Thinly disguised autobiography is certainly a prevalent mode among first-time novelists, and even those who do not go on to achieve further fame in literature often have at least one story - their own - that is worth telling.
In "The Romance Reader," Pearl Abraham, who grew up in an ultra-Orthodox Hasidic Jewish family, offers an exceptionally moving, funny, and finely shaded account of a bright young girl coming of age in the walled-off world of this intensely restrictive sect. Rachel Benjamin is the teenage daughter of a poor, mystically inclined Hasidic rabbi who is trying to establish his own synagogue in a tiny town in upstate New York.
Rachel's world is defined by what her parents forbid her to do: eat nonkosher food, wear short skirts or sheer stockings, read English-language books, have a library card, or study Hasidic lore with her brothers. She is being prepared for future wifedom and motherhood in what will be an arranged marriage. But Rachel is secretly imagining an alternative way of life gleaned from the romance novels she smuggles home from the library.
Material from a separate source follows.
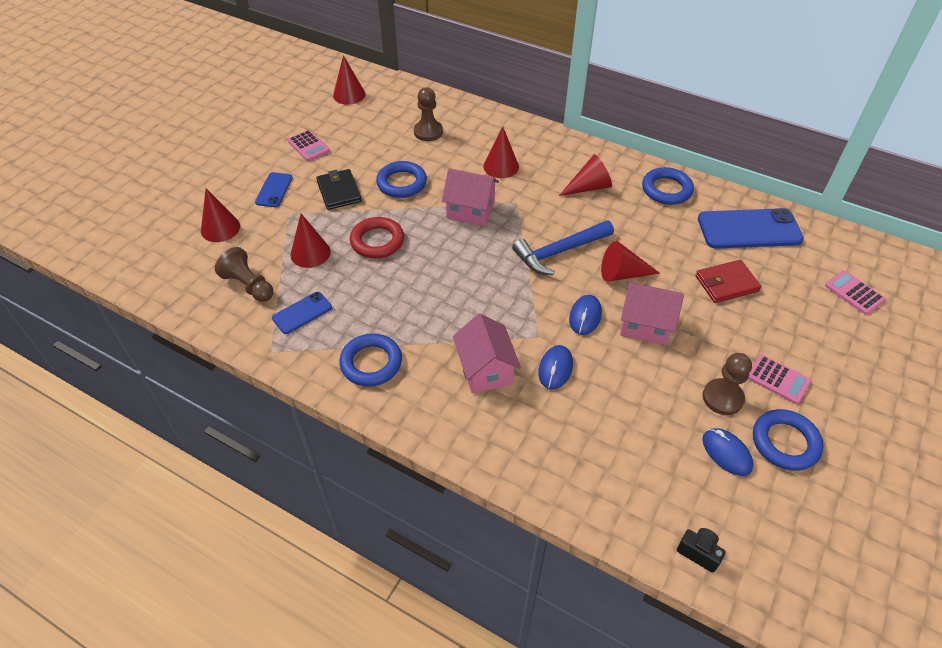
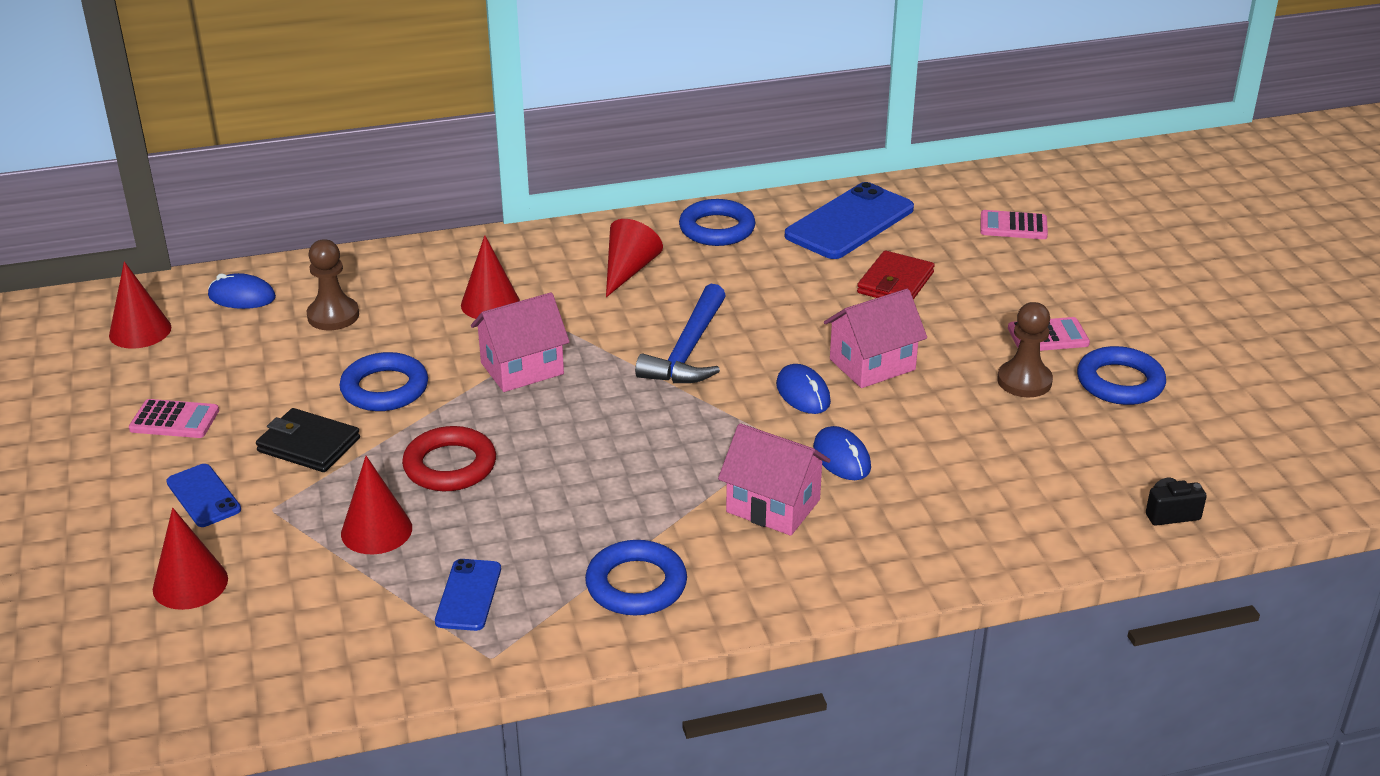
camera: 45 degrees left, 15 degrees down
(249, 285) = (344, 615): brown pawn -> none
(622, 274) = (784, 333): red cone -> none
(726, 453) = (1087, 423): blue mouse -> blue mouse (242, 297)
Fascinating in and of itself, Abraham's depiction of Hasidic life has added resonance at a time when people of many faiths have been drawn to fundamentalism. But what makes this novel truly engrossing is not its subject matter but the insight and sensitivity Abraham displays in portraying this loving yet troubled family, its joys, its tensions, its sorrows.
The voice that speaks in Lois-Ann Yamanaka's "Wild Meat and the Bully Burgers" belongs to a Japanese-American girl growing up in Hawaii: Lovey Nariyoshi. Lovey is the latest in the recent deluge of non-WASP heroines who play with Barbie dolls and aspire in vain to this plastic ideal. Lovey's family is poor. Her home does not resemble the households she sees on television.
At school, her teacher (depicted as an insensitive imperialist) tries to force her and her classmates, who speak a sort of pidgin, to use standard English. Feisty Lovey refuses to submit and clearly wins out in the end by writing most of her story (i.e., this novel) in "Hawaiian Creole."
The problem with this first novel is not merely that the subject of hyphenated-American protagonists who feel excluded has become more of a staple than the theme of boy-meets-girl or country-kid-comes-to-the-city. A good writer can invest the tritest theme with a freshness that makes it all seem to be happening for the first time. Yamanaka is not a bad writer, and her book has its moments. But on the whole, it is little more than a string of anecdotes serving up the usual teen angst with a slightly crude tang of resentment.